▸ **Directions**: All of the records must come back exactly. Please repeat them in full.

▸ **Excerpted data**:
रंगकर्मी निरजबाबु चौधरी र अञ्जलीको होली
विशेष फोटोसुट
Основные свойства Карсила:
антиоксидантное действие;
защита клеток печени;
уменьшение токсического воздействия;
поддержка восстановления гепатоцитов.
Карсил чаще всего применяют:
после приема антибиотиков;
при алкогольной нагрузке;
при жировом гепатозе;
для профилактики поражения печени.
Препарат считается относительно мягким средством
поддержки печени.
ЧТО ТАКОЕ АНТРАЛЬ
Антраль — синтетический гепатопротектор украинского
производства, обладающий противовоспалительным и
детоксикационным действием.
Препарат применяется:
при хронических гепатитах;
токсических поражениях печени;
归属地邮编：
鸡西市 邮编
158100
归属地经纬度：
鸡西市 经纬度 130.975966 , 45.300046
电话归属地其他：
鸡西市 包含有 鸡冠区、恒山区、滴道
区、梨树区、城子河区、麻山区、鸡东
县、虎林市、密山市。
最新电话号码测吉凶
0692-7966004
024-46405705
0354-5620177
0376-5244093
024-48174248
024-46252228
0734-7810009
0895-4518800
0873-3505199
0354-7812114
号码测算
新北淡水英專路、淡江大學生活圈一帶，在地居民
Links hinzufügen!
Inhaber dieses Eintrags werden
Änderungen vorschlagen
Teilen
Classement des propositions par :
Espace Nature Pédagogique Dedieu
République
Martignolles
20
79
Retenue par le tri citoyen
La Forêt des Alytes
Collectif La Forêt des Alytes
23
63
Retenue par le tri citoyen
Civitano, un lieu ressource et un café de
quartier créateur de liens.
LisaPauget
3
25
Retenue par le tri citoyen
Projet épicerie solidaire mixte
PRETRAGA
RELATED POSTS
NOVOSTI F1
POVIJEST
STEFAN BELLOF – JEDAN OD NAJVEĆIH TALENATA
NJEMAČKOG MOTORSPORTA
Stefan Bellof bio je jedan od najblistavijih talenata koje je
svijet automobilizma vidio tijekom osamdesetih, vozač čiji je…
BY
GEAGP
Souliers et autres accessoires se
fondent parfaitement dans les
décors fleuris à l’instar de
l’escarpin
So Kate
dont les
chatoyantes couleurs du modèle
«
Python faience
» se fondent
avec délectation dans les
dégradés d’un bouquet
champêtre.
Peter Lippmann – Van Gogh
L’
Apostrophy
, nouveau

▸ **Answer to this task**:
रंगकर्मी निरजबाबु चौधरी र अञ्जलीको होली
विशेष फोटोसुट
Основные свойства Карсила:
антиоксидантное действие;
защита клеток печени;
уменьшение токсического воздействия;
поддержка восстановления гепатоцитов.
Карсил чаще всего применяют:
после приема антибиотиков;
при алкогольной нагрузке;
при жировом гепатозе;
для профилактики поражения печени.
Препарат считается относительно мягким средством
поддержки печени.
ЧТО ТАКОЕ АНТРАЛЬ
Антраль — синтетический гепатопротектор украинского
производства, обладающий противовоспалительным и
детоксикационным действием.
Препарат применяется:
при хронических гепатитах;
токсических поражениях печени;
归属地邮编：
鸡西市 邮编
158100
归属地经纬度：
鸡西市 经纬度 130.975966 , 45.300046
电话归属地其他：
鸡西市 包含有 鸡冠区、恒山区、滴道
区、梨树区、城子河区、麻山区、鸡东
县、虎林市、密山市。
最新电话号码测吉凶
0692-7966004
024-46405705
0354-5620177
0376-5244093
024-48174248
024-46252228
0734-7810009
0895-4518800
0873-3505199
0354-7812114
号码测算
新北淡水英專路、淡江大學生活圈一帶，在地居民
Links hinzufügen!
Inhaber dieses Eintrags werden
Änderungen vorschlagen
Teilen
Classement des propositions par :
Espace Nature Pédagogique Dedieu
République
Martignolles
20
79
Retenue par le tri citoyen
La Forêt des Alytes
Collectif La Forêt des Alytes
23
63
Retenue par le tri citoyen
Civitano, un lieu ressource et un café de
quartier créateur de liens.
LisaPauget
3
25
Retenue par le tri citoyen
Projet épicerie solidaire mixte
PRETRAGA
RELATED POSTS
NOVOSTI F1
POVIJEST
STEFAN BELLOF – JEDAN OD NAJVEĆIH TALENATA
NJEMAČKOG MOTORSPORTA
Stefan Bellof bio je jedan od najblistavijih talenata koje je
svijet automobilizma vidio tijekom osamdesetih, vozač čiji je…
BY
GEAGP
Souliers et autres accessoires se
fondent parfaitement dans les
décors fleuris à l’instar de
l’escarpin
So Kate
dont les
chatoyantes couleurs du modèle
«
Python faience
» se fondent
avec délectation dans les
dégradés d’un bouquet
champêtre.
Peter Lippmann – Van Gogh
L’
Apostrophy
, nouveau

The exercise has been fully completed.